Rewrite the lines below as a numbered list, dropping any blank lines.

-- Begin Available records --

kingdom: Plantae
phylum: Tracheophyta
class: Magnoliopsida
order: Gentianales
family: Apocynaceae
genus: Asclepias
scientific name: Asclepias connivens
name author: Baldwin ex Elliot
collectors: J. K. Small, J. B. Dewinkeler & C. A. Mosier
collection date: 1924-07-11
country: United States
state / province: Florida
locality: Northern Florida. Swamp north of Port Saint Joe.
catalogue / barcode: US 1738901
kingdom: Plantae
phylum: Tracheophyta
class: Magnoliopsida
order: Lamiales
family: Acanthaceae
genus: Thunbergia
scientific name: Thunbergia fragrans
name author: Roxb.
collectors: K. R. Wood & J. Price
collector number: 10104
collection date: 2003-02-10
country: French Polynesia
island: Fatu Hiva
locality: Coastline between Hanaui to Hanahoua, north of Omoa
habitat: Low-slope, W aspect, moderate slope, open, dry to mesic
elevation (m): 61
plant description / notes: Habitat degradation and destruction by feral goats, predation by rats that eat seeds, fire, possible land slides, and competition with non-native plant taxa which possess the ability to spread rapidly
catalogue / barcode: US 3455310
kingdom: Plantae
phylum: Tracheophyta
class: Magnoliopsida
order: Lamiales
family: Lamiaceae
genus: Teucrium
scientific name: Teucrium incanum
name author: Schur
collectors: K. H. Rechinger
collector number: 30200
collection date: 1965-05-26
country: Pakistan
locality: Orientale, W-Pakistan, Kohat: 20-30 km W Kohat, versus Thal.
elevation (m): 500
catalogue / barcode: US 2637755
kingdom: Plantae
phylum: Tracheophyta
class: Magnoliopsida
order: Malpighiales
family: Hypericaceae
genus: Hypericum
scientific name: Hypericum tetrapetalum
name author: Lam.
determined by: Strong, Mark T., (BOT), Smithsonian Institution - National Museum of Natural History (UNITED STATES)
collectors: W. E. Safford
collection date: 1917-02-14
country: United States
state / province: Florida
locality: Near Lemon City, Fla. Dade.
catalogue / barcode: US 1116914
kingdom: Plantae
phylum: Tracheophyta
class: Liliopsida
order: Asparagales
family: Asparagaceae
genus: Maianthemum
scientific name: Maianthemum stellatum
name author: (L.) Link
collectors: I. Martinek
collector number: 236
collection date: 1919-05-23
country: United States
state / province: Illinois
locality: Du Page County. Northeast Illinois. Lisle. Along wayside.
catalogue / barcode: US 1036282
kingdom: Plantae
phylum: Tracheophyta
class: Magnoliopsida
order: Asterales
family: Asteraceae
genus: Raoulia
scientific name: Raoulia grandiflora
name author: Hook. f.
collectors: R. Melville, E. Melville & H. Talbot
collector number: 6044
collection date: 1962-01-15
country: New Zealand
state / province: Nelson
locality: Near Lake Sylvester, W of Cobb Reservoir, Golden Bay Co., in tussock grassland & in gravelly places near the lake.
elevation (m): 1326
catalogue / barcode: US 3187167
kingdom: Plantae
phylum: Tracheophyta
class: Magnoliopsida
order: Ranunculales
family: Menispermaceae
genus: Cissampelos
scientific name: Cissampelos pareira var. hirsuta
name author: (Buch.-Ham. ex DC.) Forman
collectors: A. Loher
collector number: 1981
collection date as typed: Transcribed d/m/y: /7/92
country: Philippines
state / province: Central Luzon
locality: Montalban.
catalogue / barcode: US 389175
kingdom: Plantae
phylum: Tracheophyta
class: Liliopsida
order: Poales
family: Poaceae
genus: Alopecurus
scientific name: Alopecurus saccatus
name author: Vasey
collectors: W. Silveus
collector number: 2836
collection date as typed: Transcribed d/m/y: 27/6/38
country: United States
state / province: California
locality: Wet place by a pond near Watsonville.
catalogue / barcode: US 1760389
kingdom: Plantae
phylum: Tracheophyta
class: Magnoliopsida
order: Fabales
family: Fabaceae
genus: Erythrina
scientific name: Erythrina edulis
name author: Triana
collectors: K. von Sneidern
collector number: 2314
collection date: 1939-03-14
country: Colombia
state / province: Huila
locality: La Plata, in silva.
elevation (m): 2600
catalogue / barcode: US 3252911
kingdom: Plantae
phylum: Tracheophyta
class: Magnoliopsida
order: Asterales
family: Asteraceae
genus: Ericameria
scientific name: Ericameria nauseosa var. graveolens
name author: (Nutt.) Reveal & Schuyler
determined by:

-- End Available records --

→ Written response
1. kingdom: Plantae
2. phylum: Tracheophyta
3. class: Magnoliopsida
4. order: Gentianales
5. family: Apocynaceae
6. genus: Asclepias
7. scientific name: Asclepias connivens
8. name author: Baldwin ex Elliot
9. collectors: J. K. Small, J. B. Dewinkeler & C. A. Mosier
10. collection date: 1924-07-11
11. country: United States
12. state / province: Florida
13. locality: Northern Florida. Swamp north of Port Saint Joe.
14. catalogue / barcode: US 1738901
15. kingdom: Plantae
16. phylum: Tracheophyta
17. class: Magnoliopsida
18. order: Lamiales
19. family: Acanthaceae
20. genus: Thunbergia
21. scientific name: Thunbergia fragrans
22. name author: Roxb.
23. collectors: K. R. Wood & J. Price
24. collector number: 10104
25. collection date: 2003-02-10
26. country: French Polynesia
27. island: Fatu Hiva
28. locality: Coastline between Hanaui to Hanahoua, north of Omoa
29. habitat: Low-slope, W aspect, moderate slope, open, dry to mesic
30. elevation (m): 61
31. plant description / notes: Habitat degradation and destruction by feral goats, predation by rats that eat seeds, fire, possible land slides, and competition with non-native plant taxa which possess the ability to spread rapidly
32. catalogue / barcode: US 3455310
33. kingdom: Plantae
34. phylum: Tracheophyta
35. class: Magnoliopsida
36. order: Lamiales
37. family: Lamiaceae
38. genus: Teucrium
39. scientific name: Teucrium incanum
40. name author: Schur
41. collectors: K. H. Rechinger
42. collector number: 30200
43. collection date: 1965-05-26
44. country: Pakistan
45. locality: Orientale, W-Pakistan, Kohat: 20-30 km W Kohat, versus Thal.
46. elevation (m): 500
47. catalogue / barcode: US 2637755
48. kingdom: Plantae
49. phylum: Tracheophyta
50. class: Magnoliopsida
51. order: Malpighiales
52. family: Hypericaceae
53. genus: Hypericum
54. scientific name: Hypericum tetrapetalum
55. name author: Lam.
56. determined by: Strong, Mark T., (BOT), Smithsonian Institution - National Museum of Natural History (UNITED STATES)
57. collectors: W. E. Safford
58. collection date: 1917-02-14
59. country: United States
60. state / province: Florida
61. locality: Near Lemon City, Fla. Dade.
62. catalogue / barcode: US 1116914
63. kingdom: Plantae
64. phylum: Tracheophyta
65. class: Liliopsida
66. order: Asparagales
67. family: Asparagaceae
68. genus: Maianthemum
69. scientific name: Maianthemum stellatum
70. name author: (L.) Link
71. collectors: I. Martinek
72. collector number: 236
73. collection date: 1919-05-23
74. country: United States
75. state / province: Illinois
76. locality: Du Page County. Northeast Illinois. Lisle. Along wayside.
77. catalogue / barcode: US 1036282
78. kingdom: Plantae
79. phylum: Tracheophyta
80. class: Magnoliopsida
81. order: Asterales
82. family: Asteraceae
83. genus: Raoulia
84. scientific name: Raoulia grandiflora
85. name author: Hook. f.
86. collectors: R. Melville, E. Melville & H. Talbot
87. collector number: 6044
88. collection date: 1962-01-15
89. country: New Zealand
90. state / province: Nelson
91. locality: Near Lake Sylvester, W of Cobb Reservoir, Golden Bay Co., in tussock grassland & in gravelly places near the lake.
92. elevation (m): 1326
93. catalogue / barcode: US 3187167
94. kingdom: Plantae
95. phylum: Tracheophyta
96. class: Magnoliopsida
97. order: Ranunculales
98. family: Menispermaceae
99. genus: Cissampelos
100. scientific name: Cissampelos pareira var. hirsuta
101. name author: (Buch.-Ham. ex DC.) Forman
102. collectors: A. Loher
103. collector number: 1981
104. collection date as typed: Transcribed d/m/y: /7/92
105. country: Philippines
106. state / province: Central Luzon
107. locality: Montalban.
108. catalogue / barcode: US 389175
109. kingdom: Plantae
110. phylum: Tracheophyta
111. class: Liliopsida
112. order: Poales
113. family: Poaceae
114. genus: Alopecurus
115. scientific name: Alopecurus saccatus
116. name author: Vasey
117. collectors: W. Silveus
118. collector number: 2836
119. collection date as typed: Transcribed d/m/y: 27/6/38
120. country: United States
121. state / province: California
122. locality: Wet place by a pond near Watsonville.
123. catalogue / barcode: US 1760389
124. kingdom: Plantae
125. phylum: Tracheophyta
126. class: Magnoliopsida
127. order: Fabales
128. family: Fabaceae
129. genus: Erythrina
130. scientific name: Erythrina edulis
131. name author: Triana
132. collectors: K. von Sneidern
133. collector number: 2314
134. collection date: 1939-03-14
135. country: Colombia
136. state / province: Huila
137. locality: La Plata, in silva.
138. elevation (m): 2600
139. catalogue / barcode: US 3252911
140. kingdom: Plantae
141. phylum: Tracheophyta
142. class: Magnoliopsida
143. order: Asterales
144. family: Asteraceae
145. genus: Ericameria
146. scientific name: Ericameria nauseosa var. graveolens
147. name author: (Nutt.) Reveal & Schuyler
148. determined by:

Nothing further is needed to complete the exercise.